List all the lines in these records that hold "printChain".

------------------------------------------------------------

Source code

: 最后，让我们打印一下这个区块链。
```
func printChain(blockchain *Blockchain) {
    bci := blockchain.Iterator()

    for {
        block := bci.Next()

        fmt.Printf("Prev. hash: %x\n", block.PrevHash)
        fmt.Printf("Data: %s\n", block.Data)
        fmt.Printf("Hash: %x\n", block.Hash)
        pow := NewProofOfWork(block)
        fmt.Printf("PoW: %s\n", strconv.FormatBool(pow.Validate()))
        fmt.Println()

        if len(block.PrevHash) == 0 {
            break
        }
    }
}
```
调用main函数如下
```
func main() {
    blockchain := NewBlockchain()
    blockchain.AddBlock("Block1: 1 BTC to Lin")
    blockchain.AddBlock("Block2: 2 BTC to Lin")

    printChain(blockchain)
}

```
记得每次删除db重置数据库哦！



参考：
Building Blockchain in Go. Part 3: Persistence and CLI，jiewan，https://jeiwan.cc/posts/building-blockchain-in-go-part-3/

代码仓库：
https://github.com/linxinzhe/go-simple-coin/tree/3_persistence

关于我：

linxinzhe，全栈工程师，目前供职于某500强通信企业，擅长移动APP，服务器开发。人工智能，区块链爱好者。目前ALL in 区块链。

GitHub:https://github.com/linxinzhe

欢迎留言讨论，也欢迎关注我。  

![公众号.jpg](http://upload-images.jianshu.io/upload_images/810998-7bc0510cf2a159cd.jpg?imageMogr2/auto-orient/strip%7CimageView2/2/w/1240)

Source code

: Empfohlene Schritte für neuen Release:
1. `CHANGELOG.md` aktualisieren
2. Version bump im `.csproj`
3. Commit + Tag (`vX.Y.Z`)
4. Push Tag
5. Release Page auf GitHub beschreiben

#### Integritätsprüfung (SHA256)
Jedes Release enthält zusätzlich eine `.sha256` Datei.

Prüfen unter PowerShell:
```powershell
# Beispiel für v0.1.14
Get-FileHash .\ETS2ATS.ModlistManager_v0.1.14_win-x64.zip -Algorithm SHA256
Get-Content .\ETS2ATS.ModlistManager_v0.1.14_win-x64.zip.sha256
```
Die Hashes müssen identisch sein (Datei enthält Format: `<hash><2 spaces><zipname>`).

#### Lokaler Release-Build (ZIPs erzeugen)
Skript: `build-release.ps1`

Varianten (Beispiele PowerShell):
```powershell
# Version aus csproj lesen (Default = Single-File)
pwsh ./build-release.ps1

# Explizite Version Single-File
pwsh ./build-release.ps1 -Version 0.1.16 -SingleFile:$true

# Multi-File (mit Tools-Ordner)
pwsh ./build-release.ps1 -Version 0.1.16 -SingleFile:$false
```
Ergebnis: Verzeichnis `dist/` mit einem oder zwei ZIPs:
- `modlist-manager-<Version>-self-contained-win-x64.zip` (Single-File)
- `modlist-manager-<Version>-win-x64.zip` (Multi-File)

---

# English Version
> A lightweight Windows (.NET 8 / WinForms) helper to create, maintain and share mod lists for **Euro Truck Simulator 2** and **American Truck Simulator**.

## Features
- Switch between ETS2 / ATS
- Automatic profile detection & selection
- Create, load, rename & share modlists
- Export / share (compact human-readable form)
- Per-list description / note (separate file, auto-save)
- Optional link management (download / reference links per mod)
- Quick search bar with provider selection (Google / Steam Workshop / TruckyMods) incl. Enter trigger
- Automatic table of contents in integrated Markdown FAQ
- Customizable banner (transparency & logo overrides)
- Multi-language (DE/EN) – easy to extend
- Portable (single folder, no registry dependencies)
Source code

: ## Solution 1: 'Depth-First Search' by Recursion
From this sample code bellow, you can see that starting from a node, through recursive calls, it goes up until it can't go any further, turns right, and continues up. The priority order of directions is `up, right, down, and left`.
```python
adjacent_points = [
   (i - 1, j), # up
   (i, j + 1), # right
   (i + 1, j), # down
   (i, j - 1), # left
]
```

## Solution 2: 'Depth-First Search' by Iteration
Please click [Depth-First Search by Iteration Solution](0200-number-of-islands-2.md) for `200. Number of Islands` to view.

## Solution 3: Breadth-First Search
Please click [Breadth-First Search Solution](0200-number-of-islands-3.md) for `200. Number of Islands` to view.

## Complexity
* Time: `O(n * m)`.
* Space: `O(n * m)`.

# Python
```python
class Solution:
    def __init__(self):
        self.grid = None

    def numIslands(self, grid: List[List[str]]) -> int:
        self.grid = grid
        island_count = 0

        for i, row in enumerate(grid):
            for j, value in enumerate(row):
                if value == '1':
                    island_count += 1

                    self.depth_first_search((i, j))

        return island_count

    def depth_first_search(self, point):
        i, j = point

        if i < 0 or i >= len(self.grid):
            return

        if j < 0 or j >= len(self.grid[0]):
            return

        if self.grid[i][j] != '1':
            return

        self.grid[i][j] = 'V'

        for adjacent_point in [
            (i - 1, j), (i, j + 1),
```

------------------------------------------------------------

§ Answer below
func printChain(blockchain *Blockchain) {
    printChain(blockchain)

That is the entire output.